Lower investment income likely for Takaful M’sia


PETALING JAYA: After posting a commendable performance in the first half of financial year 2023 (1H23), Syarikat Takaful Malaysia Keluarga Bhd is expected to chart a weaker 2H23.

CGS-CIMB Research said it expected the takaful operator to register a weaker net profit in 2H23 due to lower net investment income (NII).

“Although Takaful Malaysia’s 1H23 net profit of RM185.5mil accounted for 53% of our full-year forecast and 55% of Bloomberg consensus’ estimates, we regard the results in line as we expect a weaker 2H23.

“This is because we believe the high NII in 1H23, which was doubled year-on-year (y-o-y), would not be sustainable in 2H23,” it said in a report.

CGS-CIMB Research said 1H23 net profit grew by a solid 29.9% y-o-y, driven by a 17.9% y-o-y rise in takaful revenue, a doubling y-o-y in NII and the absence of the prosperity tax.

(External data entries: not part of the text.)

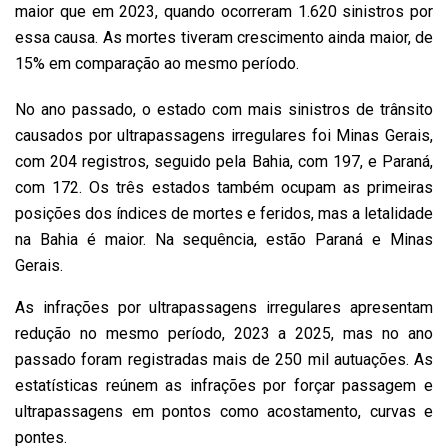
maior que em 2023, quando ocorreram 1.620 sinistros por
essa causa. As mortes tiveram crescimento ainda maior, de
15% em comparação ao mesmo período.
No ano passado, o estado com mais sinistros de trânsito
causados por ultrapassagens irregulares foi Minas Gerais,
com 204 registros, seguido pela Bahia, com 197, e Paraná,
com 172. Os três estados também ocupam as primeiras
posições dos índices de mortes e feridos, mas a letalidade
na Bahia é maior. Na sequência, estão Paraná e Minas
Gerais.
As infrações por ultrapassagens irregulares apresentam
redução no mesmo período, 2023 a 2025, mas no ano
passado foram registradas mais de 250 mil autuações. As
estatísticas reúnem as infrações por forçar passagem e
ultrapassagens em pontos como acostamento, curvas e
pontes.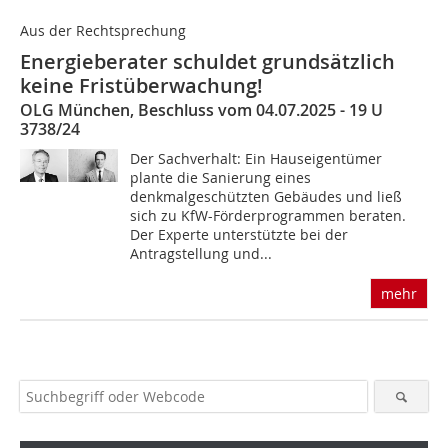
Aus der Rechtsprechung
Energieberater schuldet grundsätzlich
keine Fristüberwachung!
OLG München, Beschluss vom 04.07.2025 - 19 U
3738/24
Der Sachverhalt: Ein Hauseigentümer
plante die Sanierung eines
denkmalgeschützten Gebäudes und ließ
sich zu KfW-Förderprogrammen beraten.
Der Experte unterstützte bei der
Antragstellung und...
mehr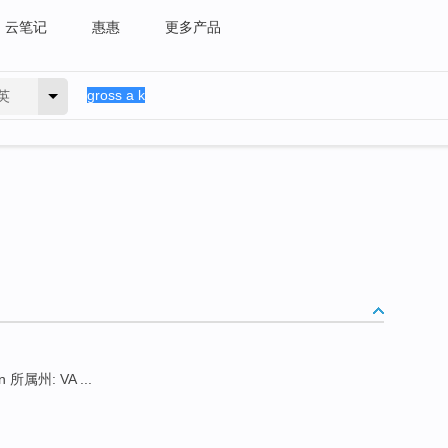
云笔记
惠惠
更多产品
英
n 所属州: VA ...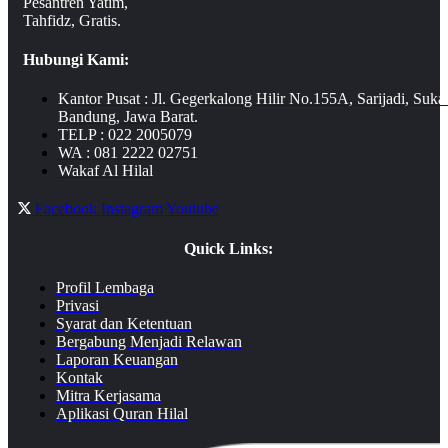
Pesantren Yatim,
Tahfidz, Gratis.
Hubungi Kami:
Kantor Pusat : Jl. Gegerkalong Hilir No.155A, Sarijadi, Suka
Bandung, Jawa Barat.
TELP : 022 2005079
WA : 081 2222 02751
Wakaf Al Hilal
Facebook
Instagram
Youtube
Quick Links:
Profil Lembaga
Privasi
Syarat dan Ketentuan
Bergabung Menjadi Relawan
Laporan Keuangan
Kontak
Mitra Kerjasama
Aplikasi Quran Hilal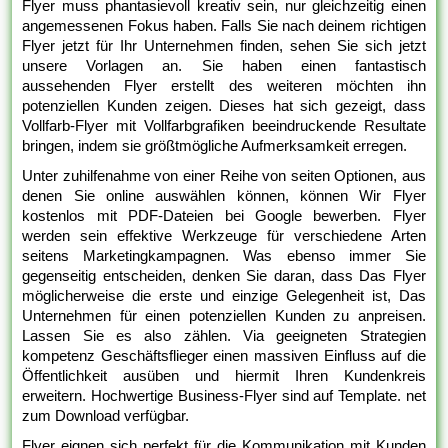
Flyer muss phantasievoll kreativ sein, nur gleichzeitig einen
angemessenen Fokus haben. Falls Sie nach deinem richtigen
Flyer jetzt für Ihr Unternehmen finden, sehen Sie sich jetzt
unsere Vorlagen an. Sie haben einen fantastisch
aussehenden Flyer erstellt des weiteren möchten ihn
potenziellen Kunden zeigen. Dieses hat sich gezeigt, dass
Vollfarb-Flyer mit Vollfarbgrafiken beeindruckende Resultate
bringen, indem sie größtmögliche Aufmerksamkeit erregen.
Unter zuhilfenahme von einer Reihe von seiten Optionen, aus
denen Sie online auswählen können, können Wir Flyer
kostenlos mit PDF-Dateien bei Google bewerben. Flyer
werden sein effektive Werkzeuge für verschiedene Arten
seitens Marketingkampagnen. Was ebenso immer Sie
gegenseitig entscheiden, denken Sie daran, dass Das Flyer
möglicherweise die erste und einzige Gelegenheit ist, Das
Unternehmen für einen potenziellen Kunden zu anpreisen.
Lassen Sie es also zählen. Via geeigneten Strategien
kompetenz Geschäftsflieger einen massiven Einfluss auf die
Öffentlichkeit ausüben und hiermit Ihren Kundenkreis
erweitern. Hochwertige Business-Flyer sind auf Template. net
zum Download verfügbar.
Flyer eignen sich perfekt für die Kommunikation mit Kunden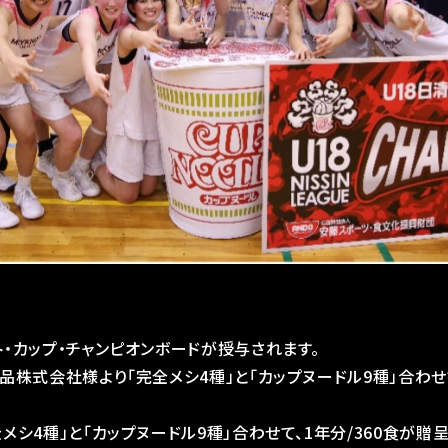
・カップ・チャンピオンボードが授与されます。
品株式会社様より「完全メシ4種」と「カップヌードル9種」合わせて
メシ4種」と「カップヌードル9種」合わせて、1年分/360食が贈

“We project a net profit of RM163.6mil in 2H23, representing an 11.8% decline from 1H23,” it added.

The research house is maintaining its “add” call on Takaful Malaysia with a target price of RM3.96 a share.

This is premised on the potential re-rating catalysts on robust expansion in takaful revenue and the brokerage’s strong projected earnings per share growth of 8.5% in FY23 and 11.6% in FY24.

The potential downside risks to its call include weaker-than-expected growth in takaful revenue and a spike in management expenses, which would lower net profit.